Selected extract:
What is the BigInt data type in JavaScript?

HighIntermediateJavascript
Quick Answer

BigInt is a JavaScript primitive for integers larger than Number.MAX_SAFE_INTEGER. It prevents precision loss for large whole numbers, but has special rules: you cannot mix BigInt with Number in arithmetic, division truncates, and JSON serialization requires explicit conversion.

Answer

The Core Idea

BigInt is a primitive type for very large integers that cannot be represented safely by normal JavaScript number.

Use it when integer precision matters (IDs, ledgers, counters, cryptographic or financial integer math).

JAVASCRIPT
console.log(Number.MAX_SAFE_INTEGER); // 9007199254740991

const a = Number.MAX_SAFE_INTEGER + 1;
const b = Number.MAX_SAFE_INTEGER + 2;
console.log(a === b); // true ❌ precision lost with Number

const x = 9007199254740991n;
const y = 9007199254740993n;
console.log(x === y); // false ✅ precise with BigInt
                  

How to create

Example

Notes

Literal with n suffix

12345678901234567890n

Most common and readable approach.

Constructor conversion

BigInt('12345678901234567890')

Useful for string input from API/DB.

From safe integer number

BigInt(42)

Only safe when source number is already precise.

BigInt values represent whole numbers only (no decimal fraction).

Explore the material:
• a. List every way to create a BigInt that the BigInt article gives, with the example shown for each.
• b. Extend the BigInt article, picking up right after its final sentence.

Dataset entries:
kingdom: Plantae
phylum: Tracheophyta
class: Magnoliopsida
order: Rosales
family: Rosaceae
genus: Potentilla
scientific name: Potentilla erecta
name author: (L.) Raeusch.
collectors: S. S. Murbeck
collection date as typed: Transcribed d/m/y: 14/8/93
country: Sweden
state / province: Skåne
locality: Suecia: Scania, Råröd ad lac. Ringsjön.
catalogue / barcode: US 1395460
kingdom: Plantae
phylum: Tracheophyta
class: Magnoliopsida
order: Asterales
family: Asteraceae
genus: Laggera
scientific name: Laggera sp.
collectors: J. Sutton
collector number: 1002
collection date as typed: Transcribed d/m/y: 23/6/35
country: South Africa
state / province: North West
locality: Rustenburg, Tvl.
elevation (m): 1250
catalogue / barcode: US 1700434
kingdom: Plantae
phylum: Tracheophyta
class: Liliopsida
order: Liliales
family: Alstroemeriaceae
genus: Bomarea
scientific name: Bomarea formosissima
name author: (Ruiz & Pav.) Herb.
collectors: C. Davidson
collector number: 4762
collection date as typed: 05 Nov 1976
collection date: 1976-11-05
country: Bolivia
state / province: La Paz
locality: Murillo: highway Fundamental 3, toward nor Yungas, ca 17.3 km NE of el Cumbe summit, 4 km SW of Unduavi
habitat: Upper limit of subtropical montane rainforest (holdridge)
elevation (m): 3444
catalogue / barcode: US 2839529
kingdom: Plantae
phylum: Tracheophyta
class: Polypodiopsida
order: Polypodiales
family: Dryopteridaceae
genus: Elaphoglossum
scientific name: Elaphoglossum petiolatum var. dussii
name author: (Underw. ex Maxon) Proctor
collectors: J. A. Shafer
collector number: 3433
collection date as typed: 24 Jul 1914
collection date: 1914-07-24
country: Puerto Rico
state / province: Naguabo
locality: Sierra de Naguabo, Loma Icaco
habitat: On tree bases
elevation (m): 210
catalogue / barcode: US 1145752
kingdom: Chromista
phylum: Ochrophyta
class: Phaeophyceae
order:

Answers for this exercise:
• a.
- Literal with n suffix: 12345678901234567890n
- Constructor conversion: BigInt('12345678901234567890')
- From safe integer number: BigInt(42)

• b.
Arithmetic Rules You Must Remember

  • BigInt supports integer operators like +, -, *, **, %.
  • You cannot mix number and bigint directly in arithmetic.
  • Division with BigInt truncates toward zero because BigInt has no fractional part.
JAVASCRIPT
console.log(7n / 2n); // 3n (not 3.5)

// console.log(1n + 1);
// TypeError: Cannot mix BigInt and other types

console.log(1n + BigInt(1)); // 2n
                  

Comparisons with Number

Arithmetic mixing is disallowed, but comparison operators can compare number and bigint. Still, be careful when values exceed safe integer range.

JAVASCRIPT
console.log(10n > 5);   // true
console.log(10n == 10); // true (loose equality)
console.log(10n === 10);// false (different types)
                  

JSON and API Pitfall

JSON.stringify does not serialize BigInt by default and throws. Convert BigInt values to strings (or numbers when safe) before JSON transport.

JAVASCRIPT
const payload = { id: 9007199254740993n };

// JSON.stringify(payload);
// TypeError: Do not know how to serialize a BigInt

const safePayload = { id: payload.id.toString() };
console.log(JSON.stringify(safePayload)); // {"id":"9007199254740993"}
                  

Use case

Choose

Reason

Math with decimals (prices like 12.34)

number + decimal strategy

BigInt cannot represent fractions.

Very large integer IDs/counters

bigint

Avoids precision loss beyond safe integer range.

External JSON contracts

String representation for big integers

JSON has no native BigInt type.

Pick BigInt when integer correctness matters more than universal interoperability.

Practical rules

    • Stay with number unless you truly need > 53-bit integer precision.
    • Do not mix Number and BigInt in arithmetic without explicit conversion.
    • Convert BigInt to string at API/JSON boundaries.
    • Document type contracts clearly in shared modules.

Practical scenario
A payment platform ingests 64-bit transaction IDs from multiple services. IDs look numeric but exceed JavaScript safe integer range, causing accidental collisions when stored as Number.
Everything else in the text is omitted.